## PROVIDED TEXT
—————

Hot copy: Stories that caught our eye this week from around the sector
As detailed by The Sydney Morning Herald, Florida-based Christopher Freeman has launched civil court action in New York against Stake.com founders Bijan Tehrani and Ed Craven, the latter of which recently bought the most expensive pad in Melbourne.
Freeman is seeking punitive damages for his initial investment in a precursor company to Stake.com called Primedice.
According to Freeman’s explosive allegations, he first raised the idea of a crypto casino in 2016, only to be rebuffed by Craven and Tehrani due to regulatory concerns (lol) and their preference for fiat currencies.
Cut to 2022 and Stake.com is the biggest crypto gambling operator in the world. It has an ambassador partnership with Drake and is estimated to be worth in excess of $1bn.
No wonder Freeman wants his piece of the pie, right? However, Stake.com’s crack-team of lawyers have described his claims as “a desperate attempt to spread false information” and insisted the allegations are not only frivolous, but provably false.
Breaking Bad spin-off Better Call Saul concluded in August after six exceptional seasons. For those starved of courtroom drama, perhaps Stake.com will step in to fill the void.
Bearish money manager remains bullish on DraftKings
News Corp-owned financial news leader Barron’s published a fascinating interview with Satori Fund manager Dan Niles this week.
Niles, a Stanford University–trained electrical engineer who has focused on tech stocks for more than 30 years, initially as a sell-side analyst at Robertson Stephens and Lehman Brothers, revealed plenty of investment advice in the long-form Q&A.At the end of last year, Niles told Barron’s his top pick was cash. His attitude has grown increasingly bearish since then, driven by a belief that the stock market is headed even lower than the depths reached so far this year.
There were plenty of pointers on stocks, however. Niles is bullish on large-cap retail giants Walmart and Amazon, but fears for digital advertising platforms such as Meta and Snap ahead of a potential ad recession and relentless competition from TikTok.
Notably, Niles is also bullish on the gambling sector, and his fund has bought into both Penn Entertainment and DraftKings.
“In the last recession, revenue from the Las Vegas strip fell 20%,” Niles told Barron’s. “But Penn Entertainment, which owns regional casinos and race tracks, was down only 5% in that period. I expect them to hang in a lot better.

—————

## ACTION ITEM A
State whether each statement below agrees with the weekly sector news roundup, answering yes or no and quoting the deciding words. (i) Freeman says he first raised the idea of a crypto casino in 2016. (ii) Niles's top pick at the end of last year was Amazon. (iii) Niles's fund has bought into both Penn Entertainment and DraftKings.
## ACTION ITEM B
Go on with the weekly sector news roundup, picking up right after its final sentence.

(Source records)
—————

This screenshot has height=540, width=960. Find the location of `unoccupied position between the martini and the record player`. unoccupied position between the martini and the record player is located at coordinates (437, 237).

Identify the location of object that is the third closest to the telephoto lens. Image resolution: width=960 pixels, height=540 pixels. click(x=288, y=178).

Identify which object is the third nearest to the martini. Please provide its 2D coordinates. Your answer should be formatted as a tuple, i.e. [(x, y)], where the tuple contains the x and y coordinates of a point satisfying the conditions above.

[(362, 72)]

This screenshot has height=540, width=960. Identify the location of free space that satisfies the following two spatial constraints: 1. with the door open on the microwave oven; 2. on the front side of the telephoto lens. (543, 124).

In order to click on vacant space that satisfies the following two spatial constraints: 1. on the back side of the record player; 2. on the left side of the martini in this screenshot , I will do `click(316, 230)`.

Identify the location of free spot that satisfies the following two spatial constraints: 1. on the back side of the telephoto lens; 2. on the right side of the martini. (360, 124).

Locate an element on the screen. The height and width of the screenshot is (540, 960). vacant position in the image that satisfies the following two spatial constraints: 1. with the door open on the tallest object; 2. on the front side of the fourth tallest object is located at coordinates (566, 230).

—————

## REPLY A
(i) Yes: "he first raised the idea of a crypto casino in 2016"
(ii) No: "At the end of last year, Niles told Barron’s his top pick was cash."
(iii) Yes: "his fund has bought into both Penn Entertainment and DraftKings"

## REPLY B
“We own DraftKings because of online sports betting. About 20 states have legalised online betting, and we think California will follow. Both companies are down about 75% from their highs. DraftKings should grow revenue this year by 60%, and compound at 40% over the next three years. It is one of the last markets to go digital,” he rationalised.
Double defeat looms for California’s rival sports betting bills
From one bearish prediction to another! We aren’t exactly the bearers of good news this week, I’m afraid. Our good friends at Eilers & Krejcik Gaming (EKG) believe both of California’s sports betting bills for the November ballot could be set to fail.
We’ve written plenty in recent months about the increasingly intense battle between online iGaming operators and local tribes as they campaign respectively for Proposition 26 or 27, and so this week has The Nevada Independent.
“Two competing sports betting measures occurring consecutively on the same ballot is unprecedented in US sports betting’s political history, which complicates efforts to predict its outcome,” wrote EKG analysts Becca Giden, Chris Krafcik and Adam Krejcik.
“The political power and deep pockets of interests with dogs in this hunt … have us leaning negative on California’s sports betting legalisation prospects this fall.”
Ah well. There is always next year to recognise California’s potential $2.8bn annual revenue opportunity for online sports betting – and the tax benefits alongside it.